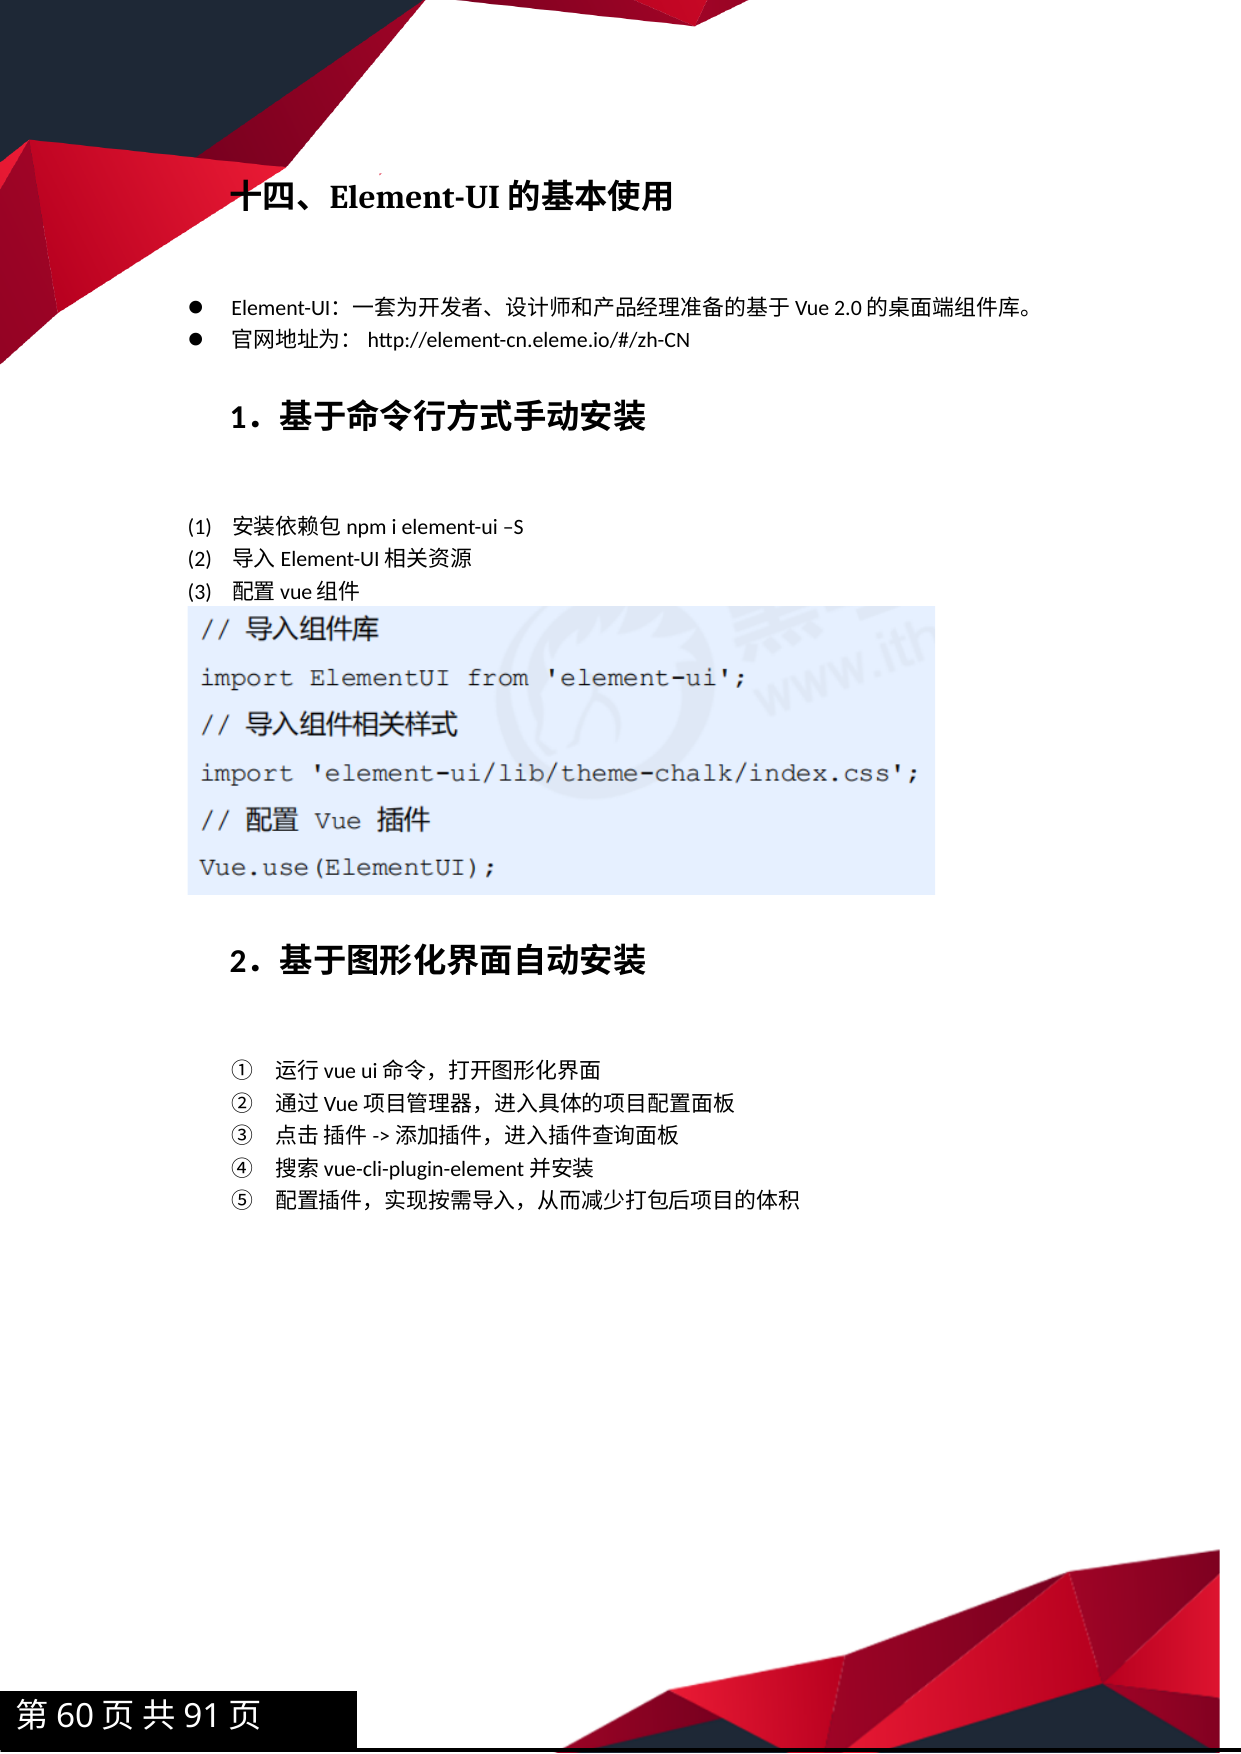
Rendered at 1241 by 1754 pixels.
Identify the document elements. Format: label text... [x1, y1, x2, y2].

list 运行 vue ui 命令，打开图形化界面 [187, 1053, 1053, 1085]
picture [0, 0, 777, 387]
list 官网地址为： http://element-cn.eleme.io/#/zh-CN [187, 322, 1053, 354]
picture [0, 1488, 1241, 1753]
list 搜索 vue-cli-plugin-element 并安装 [187, 1150, 1053, 1183]
list 配置vue组件 [187, 573, 1053, 606]
subtitle Element-UI 的基本使用 [187, 162, 1053, 227]
list Element-UI：一套为开发者、设计师和产品经理准备的基于 Vue 2.0 的桌面端组件库。 [187, 289, 1053, 322]
list 导入 Element-UI 相关资源 [187, 541, 1053, 573]
list 配置插件，实现按需导入，从而减少打包后项目的体积 [187, 1183, 1053, 1215]
subtitle 基于图形化界面自动安装 [187, 926, 1053, 991]
subtitle 基于命令行方式手动安装 [187, 381, 1053, 446]
list 安装依赖包 npm i element-ui –S [187, 508, 1053, 541]
list 点击 插件 -> 添加插件，进入插件查询面板 [187, 1118, 1053, 1150]
picture [187, 606, 936, 895]
list 通过 Vue 项目管理器，进入具体的项目配置面板 [187, 1085, 1053, 1118]
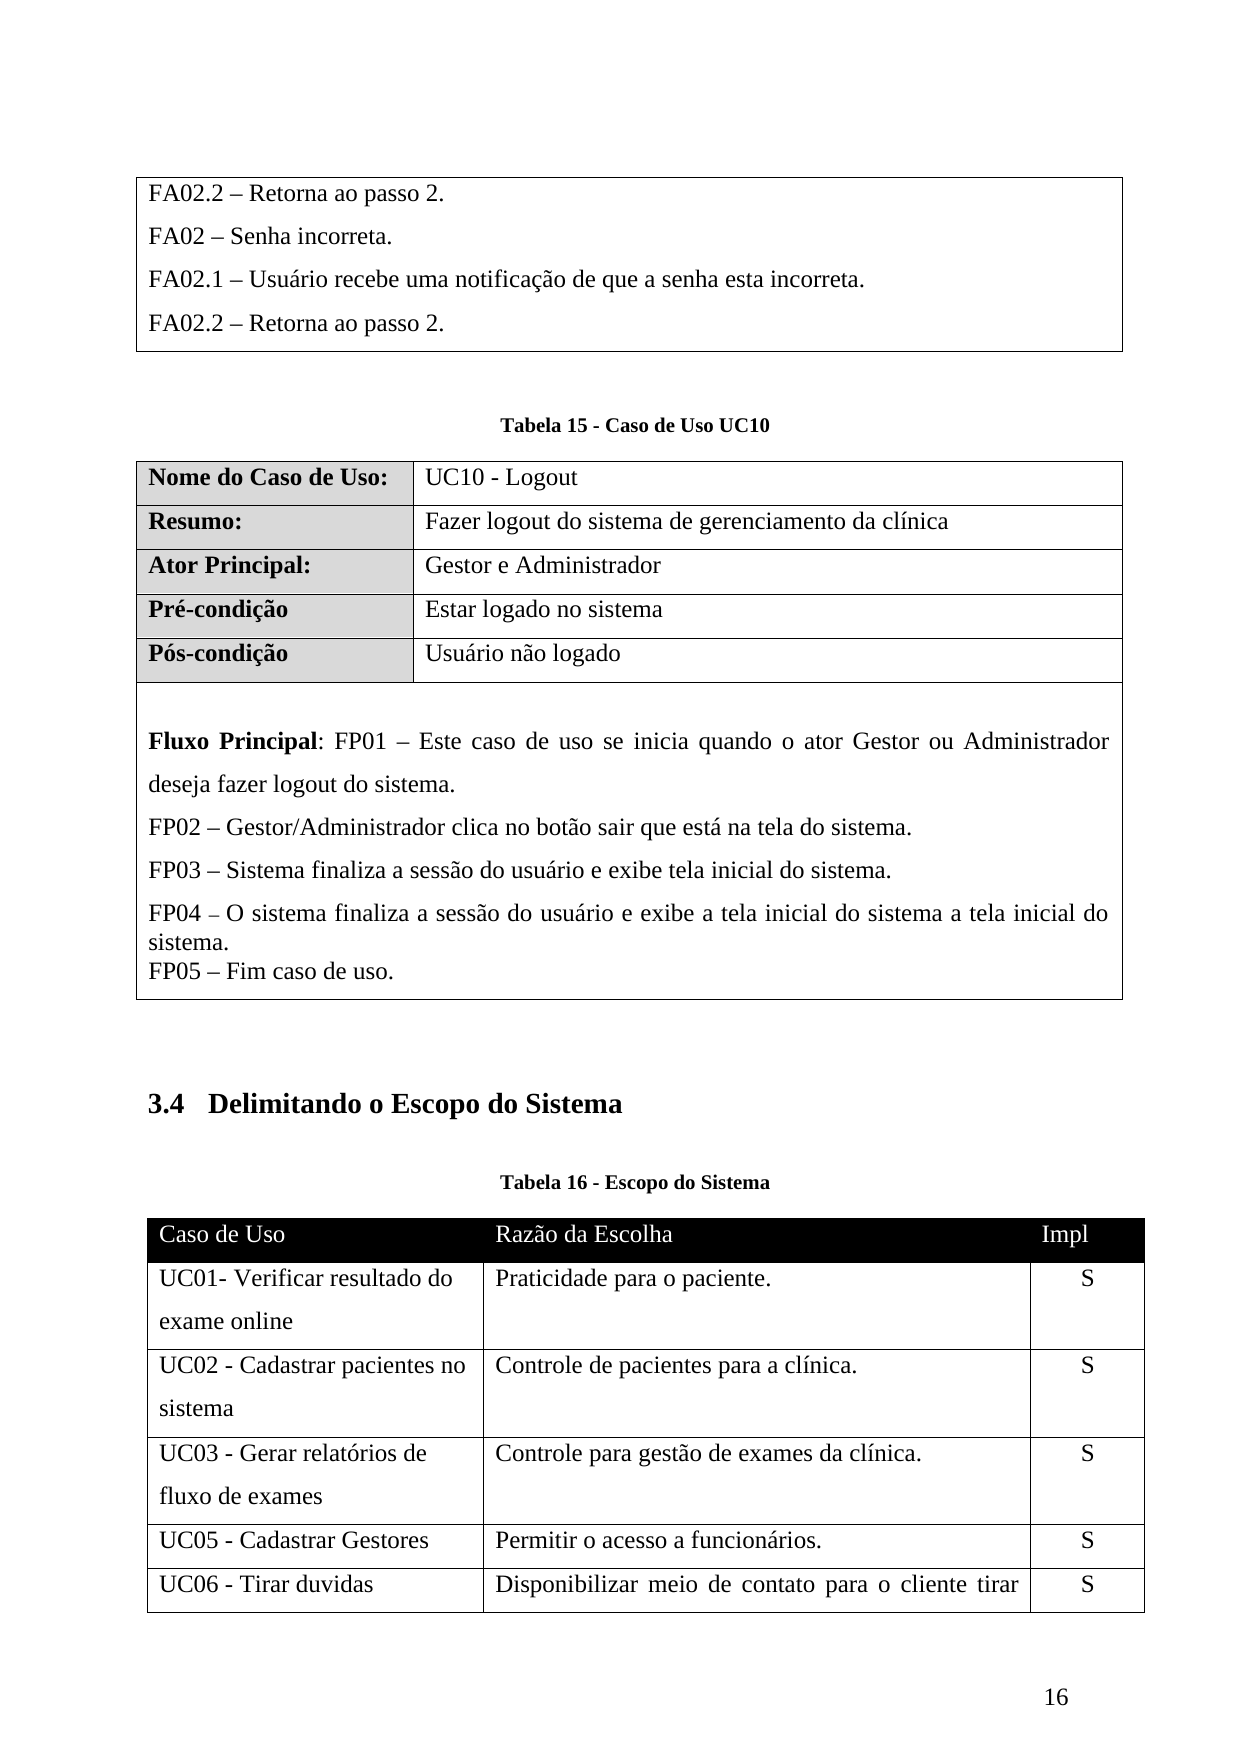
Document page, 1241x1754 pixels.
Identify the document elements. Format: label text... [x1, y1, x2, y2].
===============
#### AIM OF THE EXERCISE
Compute the number of lines in the entries above that hold the word "pixels"; the answer must contain nothing else.

#### SOLUTION FOR THIS EXERCISE
2